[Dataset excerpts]
____
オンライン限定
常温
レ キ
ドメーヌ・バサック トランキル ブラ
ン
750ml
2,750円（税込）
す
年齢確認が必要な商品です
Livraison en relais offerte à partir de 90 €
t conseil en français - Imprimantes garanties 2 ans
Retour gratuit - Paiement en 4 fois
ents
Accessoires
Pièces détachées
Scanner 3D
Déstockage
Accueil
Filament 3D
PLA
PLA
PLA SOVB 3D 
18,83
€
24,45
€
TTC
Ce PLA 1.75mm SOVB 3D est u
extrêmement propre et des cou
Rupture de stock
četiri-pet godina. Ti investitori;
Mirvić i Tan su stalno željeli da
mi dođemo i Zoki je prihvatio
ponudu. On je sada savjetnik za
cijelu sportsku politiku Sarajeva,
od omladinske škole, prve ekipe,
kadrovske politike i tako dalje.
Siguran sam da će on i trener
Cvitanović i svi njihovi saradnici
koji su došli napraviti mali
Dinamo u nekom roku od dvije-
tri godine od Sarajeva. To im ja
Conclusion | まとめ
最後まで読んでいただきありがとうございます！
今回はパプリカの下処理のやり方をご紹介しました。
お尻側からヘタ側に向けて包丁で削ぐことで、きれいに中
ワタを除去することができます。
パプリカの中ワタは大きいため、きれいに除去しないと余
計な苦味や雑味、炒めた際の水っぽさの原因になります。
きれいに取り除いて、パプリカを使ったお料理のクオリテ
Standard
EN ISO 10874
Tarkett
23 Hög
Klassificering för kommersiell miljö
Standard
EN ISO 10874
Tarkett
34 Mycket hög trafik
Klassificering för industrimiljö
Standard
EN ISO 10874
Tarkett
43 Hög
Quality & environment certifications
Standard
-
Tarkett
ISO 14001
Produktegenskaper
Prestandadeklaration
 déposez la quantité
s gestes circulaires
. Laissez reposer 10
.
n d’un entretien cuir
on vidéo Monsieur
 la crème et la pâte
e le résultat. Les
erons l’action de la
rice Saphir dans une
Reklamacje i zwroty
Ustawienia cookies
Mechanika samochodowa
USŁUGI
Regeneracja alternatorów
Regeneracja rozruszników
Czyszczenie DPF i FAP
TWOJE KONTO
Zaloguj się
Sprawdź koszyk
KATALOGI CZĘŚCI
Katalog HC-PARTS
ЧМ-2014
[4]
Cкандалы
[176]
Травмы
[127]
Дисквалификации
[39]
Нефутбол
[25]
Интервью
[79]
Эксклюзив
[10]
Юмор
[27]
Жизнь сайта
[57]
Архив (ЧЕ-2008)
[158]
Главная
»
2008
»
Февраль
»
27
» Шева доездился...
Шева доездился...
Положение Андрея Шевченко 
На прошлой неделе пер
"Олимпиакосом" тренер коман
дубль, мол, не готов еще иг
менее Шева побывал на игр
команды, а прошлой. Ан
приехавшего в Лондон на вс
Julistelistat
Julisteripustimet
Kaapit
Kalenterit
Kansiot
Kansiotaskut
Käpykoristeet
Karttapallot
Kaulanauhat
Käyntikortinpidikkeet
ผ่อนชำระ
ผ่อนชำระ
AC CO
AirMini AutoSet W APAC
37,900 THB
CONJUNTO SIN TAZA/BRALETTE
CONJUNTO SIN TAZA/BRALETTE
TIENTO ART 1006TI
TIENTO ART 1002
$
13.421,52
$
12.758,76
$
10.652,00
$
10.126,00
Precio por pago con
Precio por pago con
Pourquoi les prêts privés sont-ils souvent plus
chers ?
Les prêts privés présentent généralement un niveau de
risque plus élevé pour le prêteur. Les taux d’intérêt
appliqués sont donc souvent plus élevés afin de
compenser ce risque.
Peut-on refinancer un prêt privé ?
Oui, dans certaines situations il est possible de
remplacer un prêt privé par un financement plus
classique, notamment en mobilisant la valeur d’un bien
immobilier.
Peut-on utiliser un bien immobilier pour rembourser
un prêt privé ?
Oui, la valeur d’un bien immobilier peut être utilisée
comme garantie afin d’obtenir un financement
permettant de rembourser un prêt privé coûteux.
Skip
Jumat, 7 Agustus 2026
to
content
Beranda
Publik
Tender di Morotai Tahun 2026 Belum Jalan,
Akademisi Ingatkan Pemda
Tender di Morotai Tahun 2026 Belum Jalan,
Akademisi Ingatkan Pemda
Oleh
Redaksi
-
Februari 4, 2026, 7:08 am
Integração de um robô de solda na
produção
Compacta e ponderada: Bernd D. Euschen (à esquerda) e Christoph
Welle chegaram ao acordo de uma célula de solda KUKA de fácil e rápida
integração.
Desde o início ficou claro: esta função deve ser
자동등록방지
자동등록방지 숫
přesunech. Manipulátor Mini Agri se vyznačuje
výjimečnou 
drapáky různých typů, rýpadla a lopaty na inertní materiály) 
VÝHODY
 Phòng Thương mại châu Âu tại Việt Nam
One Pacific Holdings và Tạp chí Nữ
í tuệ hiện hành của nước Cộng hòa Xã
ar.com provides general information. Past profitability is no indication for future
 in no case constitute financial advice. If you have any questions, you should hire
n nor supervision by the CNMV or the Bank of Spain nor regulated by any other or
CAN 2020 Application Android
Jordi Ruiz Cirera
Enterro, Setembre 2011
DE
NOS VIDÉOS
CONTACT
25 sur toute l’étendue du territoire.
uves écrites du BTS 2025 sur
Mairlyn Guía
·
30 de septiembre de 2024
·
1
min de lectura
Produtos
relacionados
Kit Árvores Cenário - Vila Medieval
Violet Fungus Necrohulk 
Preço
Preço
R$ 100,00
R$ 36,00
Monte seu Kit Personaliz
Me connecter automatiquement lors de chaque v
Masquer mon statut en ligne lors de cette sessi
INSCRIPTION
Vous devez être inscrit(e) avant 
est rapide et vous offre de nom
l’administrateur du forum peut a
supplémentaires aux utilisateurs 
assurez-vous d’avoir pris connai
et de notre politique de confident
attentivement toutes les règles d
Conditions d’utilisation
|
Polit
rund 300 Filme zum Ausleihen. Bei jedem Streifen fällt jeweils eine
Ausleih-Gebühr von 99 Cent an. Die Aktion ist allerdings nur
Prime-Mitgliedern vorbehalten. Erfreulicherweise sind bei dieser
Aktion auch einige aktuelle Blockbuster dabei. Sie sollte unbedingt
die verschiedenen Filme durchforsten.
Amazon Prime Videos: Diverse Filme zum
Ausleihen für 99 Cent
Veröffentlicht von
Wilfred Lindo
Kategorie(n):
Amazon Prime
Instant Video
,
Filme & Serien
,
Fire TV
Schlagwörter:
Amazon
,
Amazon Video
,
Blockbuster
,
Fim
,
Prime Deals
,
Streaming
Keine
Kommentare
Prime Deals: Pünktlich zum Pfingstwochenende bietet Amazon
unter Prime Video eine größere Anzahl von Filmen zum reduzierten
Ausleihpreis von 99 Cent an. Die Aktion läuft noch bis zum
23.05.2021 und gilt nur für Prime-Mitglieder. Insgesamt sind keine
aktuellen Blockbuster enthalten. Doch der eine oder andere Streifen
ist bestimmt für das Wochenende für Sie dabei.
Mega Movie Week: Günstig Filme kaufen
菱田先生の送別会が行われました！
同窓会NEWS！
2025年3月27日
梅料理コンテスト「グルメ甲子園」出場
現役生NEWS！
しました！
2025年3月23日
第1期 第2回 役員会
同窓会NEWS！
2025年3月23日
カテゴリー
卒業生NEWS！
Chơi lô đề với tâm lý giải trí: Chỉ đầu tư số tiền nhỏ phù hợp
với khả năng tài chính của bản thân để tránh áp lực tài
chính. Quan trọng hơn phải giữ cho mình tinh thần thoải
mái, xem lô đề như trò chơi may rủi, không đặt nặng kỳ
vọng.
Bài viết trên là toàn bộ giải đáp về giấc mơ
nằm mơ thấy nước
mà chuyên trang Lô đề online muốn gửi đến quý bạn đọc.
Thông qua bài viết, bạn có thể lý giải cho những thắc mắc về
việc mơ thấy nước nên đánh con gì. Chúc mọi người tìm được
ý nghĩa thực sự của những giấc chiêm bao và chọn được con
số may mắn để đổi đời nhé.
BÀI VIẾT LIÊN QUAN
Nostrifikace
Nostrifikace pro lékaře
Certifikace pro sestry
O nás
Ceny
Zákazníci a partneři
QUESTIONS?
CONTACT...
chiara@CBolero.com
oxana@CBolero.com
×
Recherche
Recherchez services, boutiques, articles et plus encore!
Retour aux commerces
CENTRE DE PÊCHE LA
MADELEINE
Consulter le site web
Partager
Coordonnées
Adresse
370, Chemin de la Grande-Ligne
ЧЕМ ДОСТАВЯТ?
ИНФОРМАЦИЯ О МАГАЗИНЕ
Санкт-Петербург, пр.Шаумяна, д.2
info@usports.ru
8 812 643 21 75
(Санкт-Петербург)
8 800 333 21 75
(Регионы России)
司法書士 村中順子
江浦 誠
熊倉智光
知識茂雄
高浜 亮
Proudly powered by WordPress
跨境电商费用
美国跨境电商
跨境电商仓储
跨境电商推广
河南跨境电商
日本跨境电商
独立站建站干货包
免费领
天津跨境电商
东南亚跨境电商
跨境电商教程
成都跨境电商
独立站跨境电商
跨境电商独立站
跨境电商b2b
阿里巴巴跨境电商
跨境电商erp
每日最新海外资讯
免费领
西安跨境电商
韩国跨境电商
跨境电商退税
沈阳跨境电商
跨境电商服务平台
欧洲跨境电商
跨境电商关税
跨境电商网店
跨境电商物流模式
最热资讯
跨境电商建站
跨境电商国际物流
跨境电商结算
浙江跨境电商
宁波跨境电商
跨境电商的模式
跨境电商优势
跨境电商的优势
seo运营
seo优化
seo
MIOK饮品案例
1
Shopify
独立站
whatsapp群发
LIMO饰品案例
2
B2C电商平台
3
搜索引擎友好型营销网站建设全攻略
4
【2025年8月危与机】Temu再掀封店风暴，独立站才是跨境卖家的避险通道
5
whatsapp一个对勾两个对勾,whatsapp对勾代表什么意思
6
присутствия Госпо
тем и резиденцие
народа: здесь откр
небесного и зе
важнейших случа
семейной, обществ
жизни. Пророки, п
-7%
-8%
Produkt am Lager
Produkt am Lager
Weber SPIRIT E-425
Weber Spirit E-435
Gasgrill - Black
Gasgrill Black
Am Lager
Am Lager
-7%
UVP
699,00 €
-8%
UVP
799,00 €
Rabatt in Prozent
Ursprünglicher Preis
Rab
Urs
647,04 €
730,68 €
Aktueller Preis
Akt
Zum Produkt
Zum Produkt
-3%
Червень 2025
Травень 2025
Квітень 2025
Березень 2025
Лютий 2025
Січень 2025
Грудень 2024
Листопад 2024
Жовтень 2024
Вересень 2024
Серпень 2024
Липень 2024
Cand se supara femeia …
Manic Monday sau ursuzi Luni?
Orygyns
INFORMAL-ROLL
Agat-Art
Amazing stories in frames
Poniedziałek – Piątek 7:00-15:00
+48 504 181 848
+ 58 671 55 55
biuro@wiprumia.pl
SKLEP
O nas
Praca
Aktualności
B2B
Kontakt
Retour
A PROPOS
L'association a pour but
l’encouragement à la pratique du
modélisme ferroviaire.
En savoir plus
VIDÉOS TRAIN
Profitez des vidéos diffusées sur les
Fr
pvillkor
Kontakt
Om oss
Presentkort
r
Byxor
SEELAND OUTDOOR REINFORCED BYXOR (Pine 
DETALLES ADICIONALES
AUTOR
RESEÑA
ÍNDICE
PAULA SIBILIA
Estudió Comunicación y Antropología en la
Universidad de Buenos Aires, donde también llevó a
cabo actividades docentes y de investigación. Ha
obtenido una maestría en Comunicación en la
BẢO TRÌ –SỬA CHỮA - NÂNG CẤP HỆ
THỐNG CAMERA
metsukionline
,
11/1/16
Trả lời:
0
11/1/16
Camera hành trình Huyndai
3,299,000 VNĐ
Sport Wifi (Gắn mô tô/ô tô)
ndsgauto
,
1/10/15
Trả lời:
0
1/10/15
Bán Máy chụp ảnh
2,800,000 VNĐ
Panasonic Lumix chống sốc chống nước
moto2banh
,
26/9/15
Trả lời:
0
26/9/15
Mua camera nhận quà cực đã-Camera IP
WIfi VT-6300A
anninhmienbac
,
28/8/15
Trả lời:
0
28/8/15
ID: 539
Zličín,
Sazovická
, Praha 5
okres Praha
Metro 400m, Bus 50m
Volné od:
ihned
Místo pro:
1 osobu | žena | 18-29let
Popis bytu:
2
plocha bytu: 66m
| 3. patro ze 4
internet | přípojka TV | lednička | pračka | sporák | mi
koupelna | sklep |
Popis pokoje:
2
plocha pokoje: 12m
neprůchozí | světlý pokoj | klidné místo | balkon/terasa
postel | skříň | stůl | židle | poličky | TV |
____
__Instructions to follow__:
Set down, exactly as they appear, the line holding "Aktueller Preis" and every line after it until the records end.

__Output for this task__:
Aktueller Preis
Akt
Zum Produkt
Zum Produkt
-3%
Червень 2025
Травень 2025
Квітень 2025
Березень 2025
Лютий 2025
Січень 2025
Грудень 2024
Листопад 2024
Жовтень 2024
Вересень 2024
Серпень 2024
Липень 2024
Cand se supara femeia …
Manic Monday sau ursuzi Luni?
Orygyns
INFORMAL-ROLL
Agat-Art
Amazing stories in frames
Poniedziałek – Piątek 7:00-15:00
+48 504 181 848
+ 58 671 55 55
biuro@wiprumia.pl
SKLEP
O nas
Praca
Aktualności
B2B
Kontakt
Retour
A PROPOS
L'association a pour but
l’encouragement à la pratique du
modélisme ferroviaire.
En savoir plus
VIDÉOS TRAIN
Profitez des vidéos diffusées sur les
Fr
pvillkor
Kontakt
Om oss
Presentkort
r
Byxor
SEELAND OUTDOOR REINFORCED BYXOR (Pine 
DETALLES ADICIONALES
AUTOR
RESEÑA
ÍNDICE
PAULA SIBILIA
Estudió Comunicación y Antropología en la
Universidad de Buenos Aires, donde también llevó a
cabo actividades docentes y de investigación. Ha
obtenido una maestría en Comunicación en la
BẢO TRÌ –SỬA CHỮA - NÂNG CẤP HỆ
THỐNG CAMERA
metsukionline
,
11/1/16
Trả lời:
0
11/1/16
Camera hành trình Huyndai
3,299,000 VNĐ
Sport Wifi (Gắn mô tô/ô tô)
ndsgauto
,
1/10/15
Trả lời:
0
1/10/15
Bán Máy chụp ảnh
2,800,000 VNĐ
Panasonic Lumix chống sốc chống nước
moto2banh
,
26/9/15
Trả lời:
0
26/9/15
Mua camera nhận quà cực đã-Camera IP
WIfi VT-6300A
anninhmienbac
,
28/8/15
Trả lời:
0
28/8/15
ID: 539
Zličín,
Sazovická
, Praha 5
okres Praha
Metro 400m, Bus 50m
Volné od:
ihned
Místo pro:
1 osobu | žena | 18-29let
Popis bytu:
2
plocha bytu: 66m
| 3. patro ze 4
internet | přípojka TV | lednička | pračka | sporák | mi
koupelna | sklep |
Popis pokoje:
2
plocha pokoje: 12m
neprůchozí | světlý pokoj | klidné místo | balkon/terasa
postel | skříň | stůl | židle | poličky | TV |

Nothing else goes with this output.